Özrünü görmezden gelerek,"Kostya?" diye sordum. Rusça olan bu ismi duymak yanımda olsa babamı muhakkak heyecanlandırırdı.

"Ah," dedi ve elini ensesine götürüp kaşıdı. "Bu ormana verdiğim takma ad. Çehov'un Martı'sından geliyor."

Kafamı salladım.

"Bu sefer gerçekten gitmem gerekiyor. Umarım şimdi arkamdan kurt falan çıkmaz." Dudakları yukarı kıvrılacak gibi olduysa da bir tepki veremedi bu dediğime.

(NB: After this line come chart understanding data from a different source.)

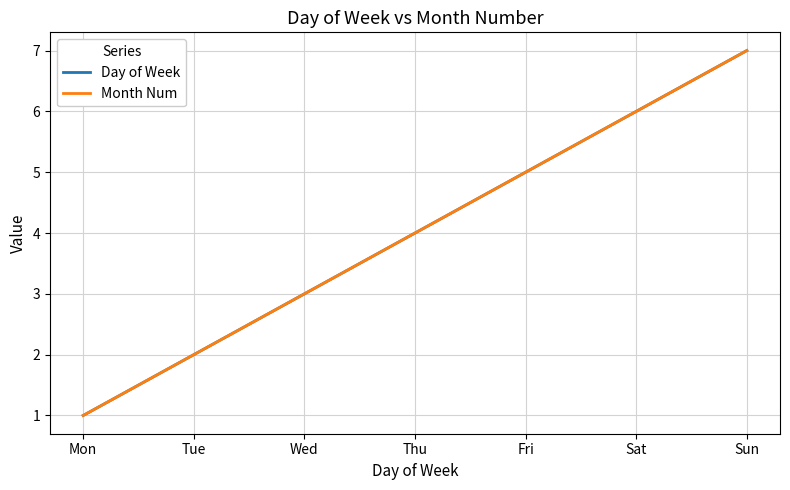

Reading left to right, transcribe all the data shown in this chart.

Day of Week: Mon=1	Tue=2	Wed=3	Thu=4	Fri=5	Sat=6	Sun=7
Month Num: Mon=1	Tue=2	Wed=3	Thu=4	Fri=5	Sat=6	Sun=7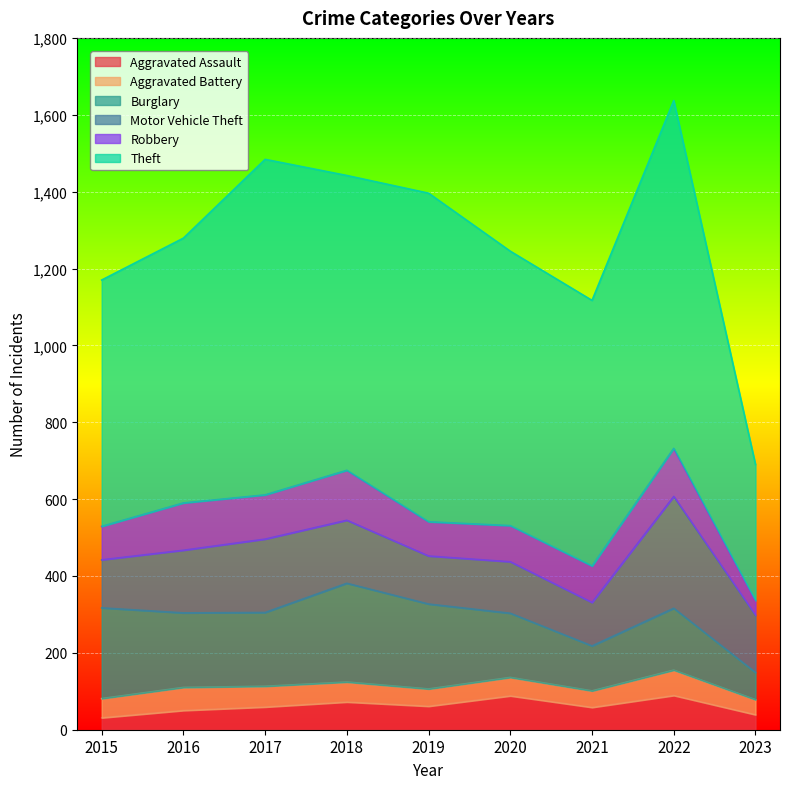

What is the maximum value shown in the chart?

905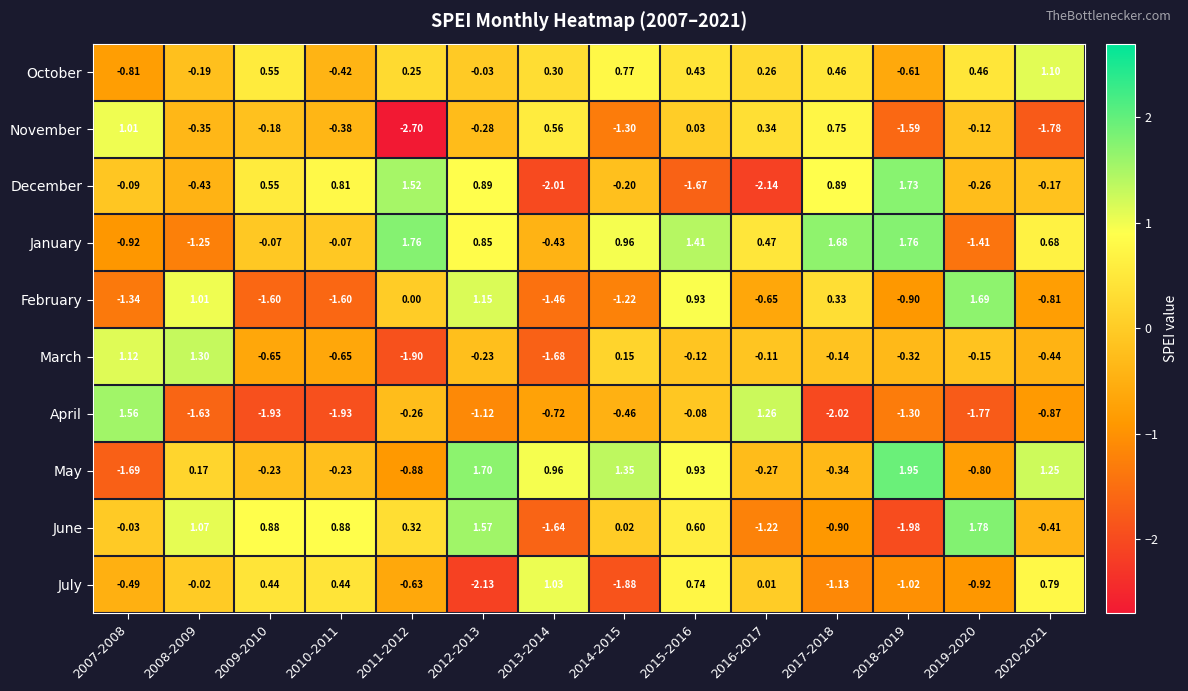

At how many categories does at least one series exceed 0?

14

Bu sefer kafasını sallama sırası ondaydı. Tıpkı bir geçitten geçer gibi hızla çıktım ormanın o köşesinden,çıkmadan önce yerde yatan vaşağa bakmadan edemedim. Yere siyah postu boylu boyuna serilmişti,gözleri kapanmıştı,derisinden akan kanlar gecenin karanlığı yüzünden katran karasına benziyordu. Gerçekten bu hayvanın öğle yemeği olabilirdim. Derin bir oh çektim,bunun bir kazanın ardından ölmekten daha ilginç ve korkunç bir ölüm olacağından emindim. Bir şekilde yanımdaki yabancıya teşekkür etmem gerekirdi sanırım ama bunu yapmak için dilim fazla tutulmuştu. Çok sevdiğim bir oyuna yapılan gönderme hakkında bile yorum yapamayacak kadar tutulmuştu dilim. Yine de ormandan çıkarken bugün yaşadığım bu garip anıyı babama anlatmayı iple çekiyordum.